**Stated task:** Copy word for word the part of the climbing-rope discussion below that lies between "Sorry B-Rock, I'm" and "a new rope?", inclusive.

**Text extract:**
Sorry B-Rock, I'm creeping it on you a bit, but I have a new-rope question too. I was climbing with a friend for the 2nd or 3rd time the other day, and it was twisting like crazy after he rapped off of it. We stratched it out it's whole length and shook out as much of the twist as possible, and there was still a bit left in it. Is this a normal thing for a new rope?

Posted

The slippage is normal in some ropes and its due to the sheath braiding (tighter no slippage looser slippage). about new rope twist, the manufacture coils the rope pretty much like mountaineering coil and that twist the hell out of the rope (they give u a direction of how to uncoil it but for me it never worked and I always got it twisted). However, the only cure for that IMHO is, to hang the rope over a cliff (or in NYC a building) for a little while (half hour to 45 minutes) and let the tangle work their way out. then coil it on a single butterfly coil.

 

[geek][geek]

Posted

Don't coil if you don't have to. Flake the rope out after you use it. Eventualy it works out, and stops being so twisty. [Wink] Climb more, much more. [big Grin]

Posted

Jeez. That much sheeth slippage? I'm on my third rope, and I have never had a substantial amount of slippage on either of my older ropes (PMI and Mammut). Someone may be able to answer this better than myself, but the issue may simply lie in the manufacturing process of the rope. I do know that how the rope is cut and then the ends melted and sealed can affect sheeth slippage.

Posted

Sheath slipage? No, that's not normal--I've owned alot of ropes and Maxim and a creaky old Cousin were the only ropes I've had these kind of problems with. I remember speaking with a rep from the New England factory about 6 or 7 years ago and at that time he claimed that CORE SLIPPAGE was a problem of humidity in the factory, that the problem had been addressed, and that it was definitely a warranty issue if any more ropes with core slippage showed up.

**Supplied information:**
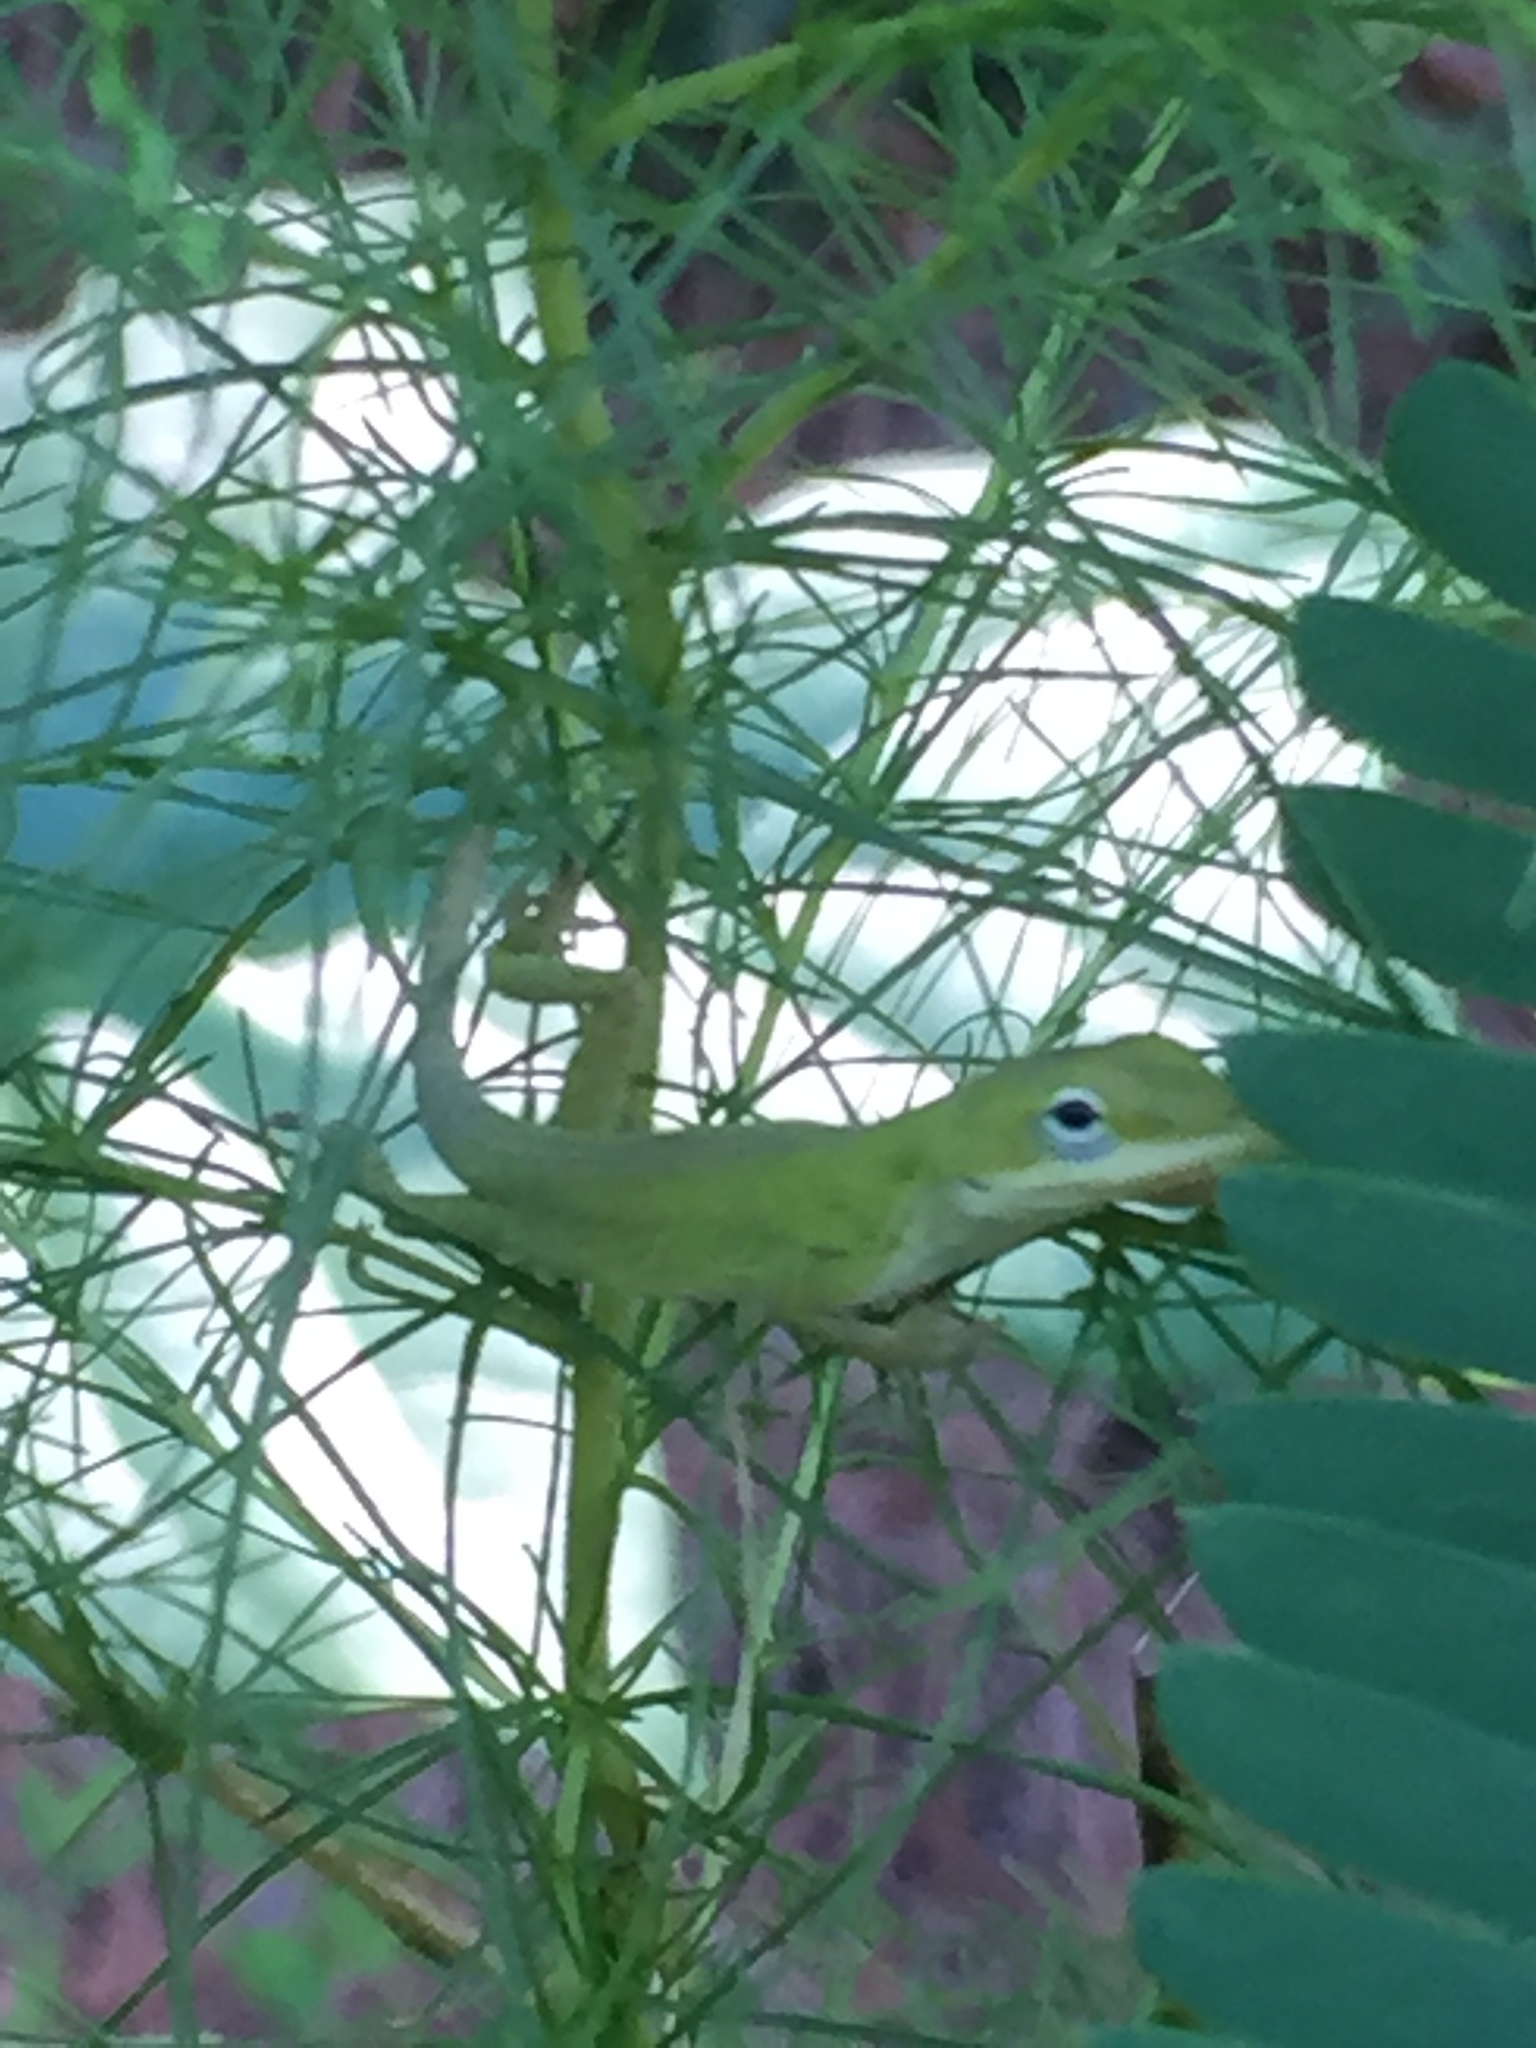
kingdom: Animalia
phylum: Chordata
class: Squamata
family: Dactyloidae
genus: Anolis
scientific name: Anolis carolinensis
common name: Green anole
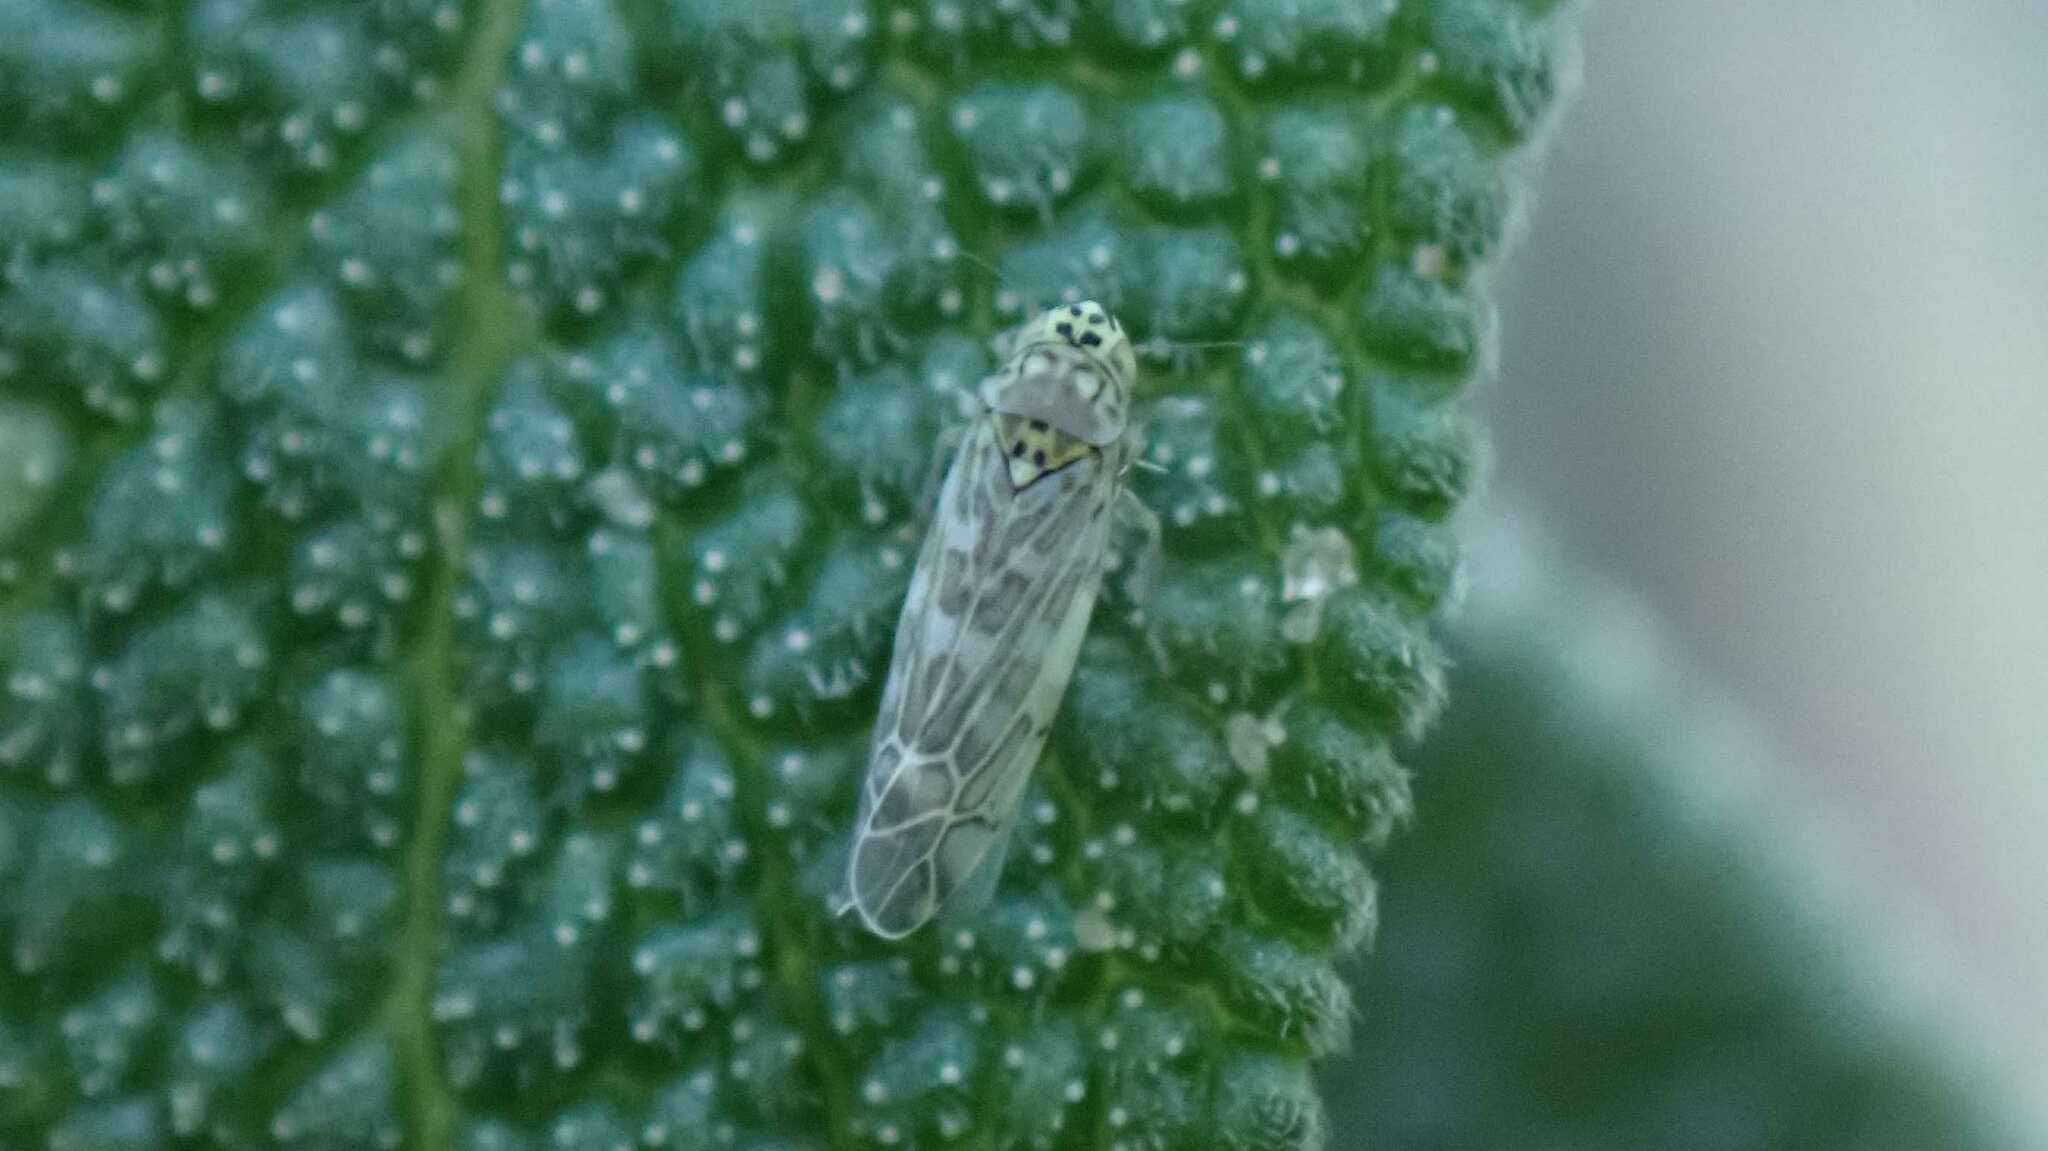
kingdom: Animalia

**Correct response:**
Sorry B-Rock, I'm creeping it on you a bit, but I have a new-rope question too. I was climbing with a friend for the 2nd or 3rd time the other day, and it was twisting like crazy after he rapped off of it. We stratched it out it's whole length and shook out as much of the twist as possible, and there was still a bit left in it. Is this a normal thing for a new rope?